Developmental Evaluation. 2010.)
The latest research cuts
Gladwell's “tipping point” of 20% in half. The research supports
a truly remarkable revelation. There is no reason that intensity,
activism, protest, and agitation need to be seen as alternatives to
an incremental process pushed by moderate insiders. They are not
mutually exclusive.
This critical mass of 10%
can help us to understand the world around us by letting us spot
changes before they occur, make sense of tumultuous times, and even
gain insight into our own behaviors. Is this theory what explains
the Arab Spring, Occupy Wall Street and other such global
phenomenons?
But, as I digest this
information about the tipping point, I must focus on the semantics of
the findings: 10% of
“opinion holders” is the point AN OPINION
held by a committed minority SPREADS
through the rest of a population. “Spreads” is not the same as
changes.

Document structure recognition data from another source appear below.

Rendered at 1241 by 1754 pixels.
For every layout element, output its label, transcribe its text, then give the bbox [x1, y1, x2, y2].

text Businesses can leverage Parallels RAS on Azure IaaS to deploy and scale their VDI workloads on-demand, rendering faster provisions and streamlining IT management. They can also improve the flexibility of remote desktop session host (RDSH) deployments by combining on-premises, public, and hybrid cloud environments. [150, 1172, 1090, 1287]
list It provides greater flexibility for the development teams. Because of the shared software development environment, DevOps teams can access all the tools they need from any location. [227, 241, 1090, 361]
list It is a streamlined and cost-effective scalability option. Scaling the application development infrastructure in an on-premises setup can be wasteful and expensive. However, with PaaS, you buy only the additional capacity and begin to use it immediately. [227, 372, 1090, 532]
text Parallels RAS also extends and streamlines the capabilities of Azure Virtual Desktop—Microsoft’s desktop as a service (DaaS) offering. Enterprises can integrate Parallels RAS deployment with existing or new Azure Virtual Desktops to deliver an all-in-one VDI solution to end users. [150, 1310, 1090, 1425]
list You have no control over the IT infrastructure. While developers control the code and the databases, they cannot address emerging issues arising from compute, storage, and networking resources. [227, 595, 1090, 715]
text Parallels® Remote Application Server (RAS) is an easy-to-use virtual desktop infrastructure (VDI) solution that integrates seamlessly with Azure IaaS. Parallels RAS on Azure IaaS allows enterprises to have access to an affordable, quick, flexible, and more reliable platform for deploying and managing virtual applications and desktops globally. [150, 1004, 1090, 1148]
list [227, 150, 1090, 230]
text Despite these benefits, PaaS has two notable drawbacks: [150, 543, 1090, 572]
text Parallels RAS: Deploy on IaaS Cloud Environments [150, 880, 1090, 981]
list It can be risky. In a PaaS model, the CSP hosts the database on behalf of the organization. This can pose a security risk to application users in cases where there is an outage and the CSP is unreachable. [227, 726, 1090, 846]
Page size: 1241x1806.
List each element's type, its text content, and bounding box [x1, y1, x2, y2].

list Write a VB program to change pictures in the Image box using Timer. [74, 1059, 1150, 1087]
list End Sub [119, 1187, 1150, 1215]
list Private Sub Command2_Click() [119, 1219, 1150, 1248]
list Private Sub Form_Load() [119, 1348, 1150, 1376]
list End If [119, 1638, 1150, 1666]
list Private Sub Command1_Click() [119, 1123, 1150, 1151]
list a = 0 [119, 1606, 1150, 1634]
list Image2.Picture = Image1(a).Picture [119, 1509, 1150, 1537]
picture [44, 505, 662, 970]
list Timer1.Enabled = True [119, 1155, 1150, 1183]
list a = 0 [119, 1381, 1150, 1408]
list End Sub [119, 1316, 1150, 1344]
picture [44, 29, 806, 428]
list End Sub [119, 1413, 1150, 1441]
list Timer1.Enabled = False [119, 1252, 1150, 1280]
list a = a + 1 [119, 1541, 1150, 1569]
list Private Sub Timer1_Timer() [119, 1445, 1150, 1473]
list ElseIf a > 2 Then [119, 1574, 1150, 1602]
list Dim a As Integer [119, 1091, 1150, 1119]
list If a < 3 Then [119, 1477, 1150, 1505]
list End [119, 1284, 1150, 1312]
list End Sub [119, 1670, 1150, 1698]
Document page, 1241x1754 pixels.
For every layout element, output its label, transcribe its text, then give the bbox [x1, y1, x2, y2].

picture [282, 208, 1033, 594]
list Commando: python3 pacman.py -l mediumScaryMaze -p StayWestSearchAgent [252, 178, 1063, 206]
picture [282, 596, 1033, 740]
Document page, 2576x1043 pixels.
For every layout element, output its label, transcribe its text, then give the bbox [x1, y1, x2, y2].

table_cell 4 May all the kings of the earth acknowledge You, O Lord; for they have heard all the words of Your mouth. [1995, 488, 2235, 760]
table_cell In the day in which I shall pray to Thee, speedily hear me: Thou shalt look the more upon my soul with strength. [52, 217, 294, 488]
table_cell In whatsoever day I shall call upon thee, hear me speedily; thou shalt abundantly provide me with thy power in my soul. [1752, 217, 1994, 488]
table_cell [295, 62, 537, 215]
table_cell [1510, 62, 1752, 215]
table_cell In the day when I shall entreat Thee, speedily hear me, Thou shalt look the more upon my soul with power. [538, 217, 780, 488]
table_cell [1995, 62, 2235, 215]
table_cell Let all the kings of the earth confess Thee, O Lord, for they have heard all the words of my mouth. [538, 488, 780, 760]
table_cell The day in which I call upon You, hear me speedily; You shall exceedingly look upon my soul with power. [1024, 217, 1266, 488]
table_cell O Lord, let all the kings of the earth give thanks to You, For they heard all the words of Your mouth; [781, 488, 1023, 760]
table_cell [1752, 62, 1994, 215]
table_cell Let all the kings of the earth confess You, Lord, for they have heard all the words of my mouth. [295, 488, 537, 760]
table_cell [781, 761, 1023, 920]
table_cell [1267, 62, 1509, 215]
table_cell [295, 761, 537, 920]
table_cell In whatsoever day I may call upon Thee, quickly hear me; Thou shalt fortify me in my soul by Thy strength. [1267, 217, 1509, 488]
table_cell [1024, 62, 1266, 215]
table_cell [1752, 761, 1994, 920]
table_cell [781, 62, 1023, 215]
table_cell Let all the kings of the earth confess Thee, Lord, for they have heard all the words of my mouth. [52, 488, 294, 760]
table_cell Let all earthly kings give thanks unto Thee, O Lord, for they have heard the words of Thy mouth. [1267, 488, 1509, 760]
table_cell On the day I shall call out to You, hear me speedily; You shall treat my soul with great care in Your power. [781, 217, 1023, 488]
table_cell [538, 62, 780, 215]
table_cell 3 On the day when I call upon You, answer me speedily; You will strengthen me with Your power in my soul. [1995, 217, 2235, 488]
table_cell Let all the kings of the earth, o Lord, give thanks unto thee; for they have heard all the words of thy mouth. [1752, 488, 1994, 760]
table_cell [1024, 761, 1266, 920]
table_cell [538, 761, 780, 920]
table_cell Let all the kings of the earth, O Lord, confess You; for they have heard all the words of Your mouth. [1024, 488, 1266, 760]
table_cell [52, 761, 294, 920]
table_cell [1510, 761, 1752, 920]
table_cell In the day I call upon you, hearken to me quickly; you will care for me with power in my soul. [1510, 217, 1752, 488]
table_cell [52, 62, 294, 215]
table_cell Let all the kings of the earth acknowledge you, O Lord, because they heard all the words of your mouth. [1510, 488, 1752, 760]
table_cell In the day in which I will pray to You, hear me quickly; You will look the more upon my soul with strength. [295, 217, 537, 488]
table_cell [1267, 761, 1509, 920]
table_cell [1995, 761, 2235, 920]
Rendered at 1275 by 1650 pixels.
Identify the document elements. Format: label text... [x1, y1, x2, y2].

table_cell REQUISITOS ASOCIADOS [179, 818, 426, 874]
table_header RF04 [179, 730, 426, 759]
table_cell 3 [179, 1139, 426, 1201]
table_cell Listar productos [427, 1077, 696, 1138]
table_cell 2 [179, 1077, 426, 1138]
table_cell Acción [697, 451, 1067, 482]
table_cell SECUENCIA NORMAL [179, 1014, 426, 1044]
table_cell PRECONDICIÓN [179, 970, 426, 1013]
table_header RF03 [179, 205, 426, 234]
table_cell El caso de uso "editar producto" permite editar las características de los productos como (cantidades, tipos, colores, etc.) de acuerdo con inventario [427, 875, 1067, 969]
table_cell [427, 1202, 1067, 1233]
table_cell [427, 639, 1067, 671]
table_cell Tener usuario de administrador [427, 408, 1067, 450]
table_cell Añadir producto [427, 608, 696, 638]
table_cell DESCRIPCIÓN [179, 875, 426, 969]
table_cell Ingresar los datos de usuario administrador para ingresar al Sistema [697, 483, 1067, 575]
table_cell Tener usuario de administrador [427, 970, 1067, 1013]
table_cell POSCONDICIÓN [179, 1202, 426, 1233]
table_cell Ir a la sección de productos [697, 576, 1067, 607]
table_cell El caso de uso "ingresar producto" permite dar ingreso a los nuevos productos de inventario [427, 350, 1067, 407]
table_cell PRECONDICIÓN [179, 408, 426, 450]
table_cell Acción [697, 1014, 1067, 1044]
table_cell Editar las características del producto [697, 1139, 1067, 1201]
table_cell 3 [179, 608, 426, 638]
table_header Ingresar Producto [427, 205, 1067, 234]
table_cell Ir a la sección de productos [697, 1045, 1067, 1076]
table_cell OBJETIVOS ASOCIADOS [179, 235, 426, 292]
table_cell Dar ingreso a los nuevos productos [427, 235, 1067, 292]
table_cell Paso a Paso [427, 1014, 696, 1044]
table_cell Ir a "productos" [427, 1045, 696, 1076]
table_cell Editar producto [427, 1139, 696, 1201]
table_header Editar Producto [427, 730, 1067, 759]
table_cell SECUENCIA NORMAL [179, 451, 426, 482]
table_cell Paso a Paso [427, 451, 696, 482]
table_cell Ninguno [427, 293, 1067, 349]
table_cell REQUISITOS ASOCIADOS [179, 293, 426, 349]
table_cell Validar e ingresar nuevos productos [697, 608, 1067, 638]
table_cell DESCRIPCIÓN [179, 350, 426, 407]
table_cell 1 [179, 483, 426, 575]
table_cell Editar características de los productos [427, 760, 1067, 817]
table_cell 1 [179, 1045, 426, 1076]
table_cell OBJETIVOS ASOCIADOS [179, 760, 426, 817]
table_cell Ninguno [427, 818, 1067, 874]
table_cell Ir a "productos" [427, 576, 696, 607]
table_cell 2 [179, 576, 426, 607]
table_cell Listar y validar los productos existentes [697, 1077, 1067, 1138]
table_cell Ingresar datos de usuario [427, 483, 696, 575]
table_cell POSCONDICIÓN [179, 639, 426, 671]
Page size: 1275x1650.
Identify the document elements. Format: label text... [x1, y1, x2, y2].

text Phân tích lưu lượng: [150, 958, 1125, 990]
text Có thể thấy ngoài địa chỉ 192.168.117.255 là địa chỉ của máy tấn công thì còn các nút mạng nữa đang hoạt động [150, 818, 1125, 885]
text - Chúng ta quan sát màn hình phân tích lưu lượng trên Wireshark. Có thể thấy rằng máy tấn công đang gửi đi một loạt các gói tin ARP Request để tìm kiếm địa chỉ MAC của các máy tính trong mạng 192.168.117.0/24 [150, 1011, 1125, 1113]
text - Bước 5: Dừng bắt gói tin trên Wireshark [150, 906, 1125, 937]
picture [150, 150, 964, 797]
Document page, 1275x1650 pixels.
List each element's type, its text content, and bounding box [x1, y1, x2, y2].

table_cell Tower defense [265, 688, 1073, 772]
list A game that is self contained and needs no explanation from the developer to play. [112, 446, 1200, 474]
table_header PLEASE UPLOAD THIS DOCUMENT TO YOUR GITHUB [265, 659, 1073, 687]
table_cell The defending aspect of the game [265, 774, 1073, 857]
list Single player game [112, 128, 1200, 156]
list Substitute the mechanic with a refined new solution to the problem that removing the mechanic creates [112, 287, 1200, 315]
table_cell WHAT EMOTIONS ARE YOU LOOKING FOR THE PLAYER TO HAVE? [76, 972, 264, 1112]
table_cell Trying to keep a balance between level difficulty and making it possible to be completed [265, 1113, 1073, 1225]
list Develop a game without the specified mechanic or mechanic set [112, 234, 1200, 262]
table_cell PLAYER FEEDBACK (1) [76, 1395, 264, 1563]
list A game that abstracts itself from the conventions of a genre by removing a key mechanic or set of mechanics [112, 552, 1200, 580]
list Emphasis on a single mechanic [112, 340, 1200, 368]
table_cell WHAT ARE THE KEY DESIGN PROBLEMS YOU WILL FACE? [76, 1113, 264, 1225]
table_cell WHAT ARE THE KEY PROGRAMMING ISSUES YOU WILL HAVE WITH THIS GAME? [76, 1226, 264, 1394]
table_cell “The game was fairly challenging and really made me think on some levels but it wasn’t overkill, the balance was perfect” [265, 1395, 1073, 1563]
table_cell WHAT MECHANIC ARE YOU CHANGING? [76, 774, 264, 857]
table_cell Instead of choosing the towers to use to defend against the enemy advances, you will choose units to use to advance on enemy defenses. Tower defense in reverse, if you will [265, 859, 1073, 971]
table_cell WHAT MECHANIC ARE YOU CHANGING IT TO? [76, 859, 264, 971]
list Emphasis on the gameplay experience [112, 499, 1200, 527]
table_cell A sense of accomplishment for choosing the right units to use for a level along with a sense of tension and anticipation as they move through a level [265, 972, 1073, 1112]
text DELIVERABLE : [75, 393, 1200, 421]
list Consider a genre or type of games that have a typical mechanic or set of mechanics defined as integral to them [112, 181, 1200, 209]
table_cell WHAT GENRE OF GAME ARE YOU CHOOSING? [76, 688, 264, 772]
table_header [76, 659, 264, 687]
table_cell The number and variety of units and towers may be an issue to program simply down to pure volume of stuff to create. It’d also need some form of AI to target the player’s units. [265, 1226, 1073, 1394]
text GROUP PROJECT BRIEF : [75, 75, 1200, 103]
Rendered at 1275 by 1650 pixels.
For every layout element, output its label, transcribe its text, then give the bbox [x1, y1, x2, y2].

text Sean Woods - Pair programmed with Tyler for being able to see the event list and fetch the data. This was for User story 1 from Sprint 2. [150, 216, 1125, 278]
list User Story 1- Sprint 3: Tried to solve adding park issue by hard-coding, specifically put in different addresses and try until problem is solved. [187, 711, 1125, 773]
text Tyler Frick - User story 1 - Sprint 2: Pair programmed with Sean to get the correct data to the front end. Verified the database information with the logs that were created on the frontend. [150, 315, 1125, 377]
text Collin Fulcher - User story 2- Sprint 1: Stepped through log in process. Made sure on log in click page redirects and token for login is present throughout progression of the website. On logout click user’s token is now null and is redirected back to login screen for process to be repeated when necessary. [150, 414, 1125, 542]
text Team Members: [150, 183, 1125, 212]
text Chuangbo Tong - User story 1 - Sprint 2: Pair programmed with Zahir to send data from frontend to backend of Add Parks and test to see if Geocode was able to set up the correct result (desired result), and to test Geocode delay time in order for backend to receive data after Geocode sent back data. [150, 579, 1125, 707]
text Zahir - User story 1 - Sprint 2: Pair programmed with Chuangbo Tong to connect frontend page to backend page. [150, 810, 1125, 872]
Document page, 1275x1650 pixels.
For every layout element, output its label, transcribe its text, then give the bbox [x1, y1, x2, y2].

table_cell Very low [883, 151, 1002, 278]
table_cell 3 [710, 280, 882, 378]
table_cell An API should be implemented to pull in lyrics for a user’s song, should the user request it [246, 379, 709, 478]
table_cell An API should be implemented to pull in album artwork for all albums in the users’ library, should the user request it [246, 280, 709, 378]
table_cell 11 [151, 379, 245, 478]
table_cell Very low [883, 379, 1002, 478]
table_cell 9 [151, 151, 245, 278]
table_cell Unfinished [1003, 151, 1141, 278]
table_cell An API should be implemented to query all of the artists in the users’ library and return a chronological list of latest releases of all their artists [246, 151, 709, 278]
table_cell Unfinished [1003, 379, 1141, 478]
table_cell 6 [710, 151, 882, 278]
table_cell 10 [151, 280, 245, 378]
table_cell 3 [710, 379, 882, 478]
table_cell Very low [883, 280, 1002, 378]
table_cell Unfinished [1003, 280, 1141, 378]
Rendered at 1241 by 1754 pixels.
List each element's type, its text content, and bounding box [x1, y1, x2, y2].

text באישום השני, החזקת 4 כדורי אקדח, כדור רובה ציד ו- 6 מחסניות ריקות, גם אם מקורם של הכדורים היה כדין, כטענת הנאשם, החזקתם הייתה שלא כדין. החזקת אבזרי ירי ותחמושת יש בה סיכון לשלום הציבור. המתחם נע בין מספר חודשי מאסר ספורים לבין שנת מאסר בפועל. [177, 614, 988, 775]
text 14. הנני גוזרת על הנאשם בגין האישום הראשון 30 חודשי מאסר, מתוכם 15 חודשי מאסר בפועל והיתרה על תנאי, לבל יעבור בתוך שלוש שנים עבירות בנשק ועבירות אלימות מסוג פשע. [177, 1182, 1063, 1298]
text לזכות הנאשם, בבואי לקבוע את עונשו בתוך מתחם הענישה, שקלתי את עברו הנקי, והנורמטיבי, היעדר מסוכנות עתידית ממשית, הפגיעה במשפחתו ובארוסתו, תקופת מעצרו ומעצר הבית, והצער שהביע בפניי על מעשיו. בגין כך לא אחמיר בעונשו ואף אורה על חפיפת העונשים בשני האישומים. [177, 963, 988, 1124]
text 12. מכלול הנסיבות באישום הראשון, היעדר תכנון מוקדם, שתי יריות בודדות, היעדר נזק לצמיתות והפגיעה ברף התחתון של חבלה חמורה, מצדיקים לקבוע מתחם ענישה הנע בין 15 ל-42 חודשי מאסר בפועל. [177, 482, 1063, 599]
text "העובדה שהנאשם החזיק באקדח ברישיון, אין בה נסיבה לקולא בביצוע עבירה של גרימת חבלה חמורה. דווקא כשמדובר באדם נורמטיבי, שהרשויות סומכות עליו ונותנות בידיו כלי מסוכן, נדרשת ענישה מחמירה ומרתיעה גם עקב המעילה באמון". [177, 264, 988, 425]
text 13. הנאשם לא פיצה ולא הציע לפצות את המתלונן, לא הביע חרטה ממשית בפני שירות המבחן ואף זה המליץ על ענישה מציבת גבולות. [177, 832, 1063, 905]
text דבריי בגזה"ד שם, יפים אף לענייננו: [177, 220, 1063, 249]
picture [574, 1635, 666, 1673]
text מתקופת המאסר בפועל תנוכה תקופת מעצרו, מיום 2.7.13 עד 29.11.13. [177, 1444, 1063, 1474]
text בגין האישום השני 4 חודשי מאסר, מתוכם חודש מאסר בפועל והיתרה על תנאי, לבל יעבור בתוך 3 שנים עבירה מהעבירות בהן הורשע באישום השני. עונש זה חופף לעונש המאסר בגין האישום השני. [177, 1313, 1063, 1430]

It does “influence a society,” but that distribution
does NOT necessarily produce an effect. “If that proportion of the
population (10%) emphatically embraces an idea, then it will spread
rapidly to the majority of the population,”
say the scientists.
So, it seems to me that a
relatively low percentage is required to spread a minority opinion
and to accelerate the call for a change; however, the change itself
relies on more than acknowledgment and tacit approval. A change must
motivate others, be workable, be flexible in overcoming hurdles, and
be modifiable. Changes depend upon a committed effort by those who
wish to enact them. Still, the 10% finding is a wonderful revelation
for progressive reform.
“Not
everything that is faced can be changed,
but
nothing can be changed until it is faced.”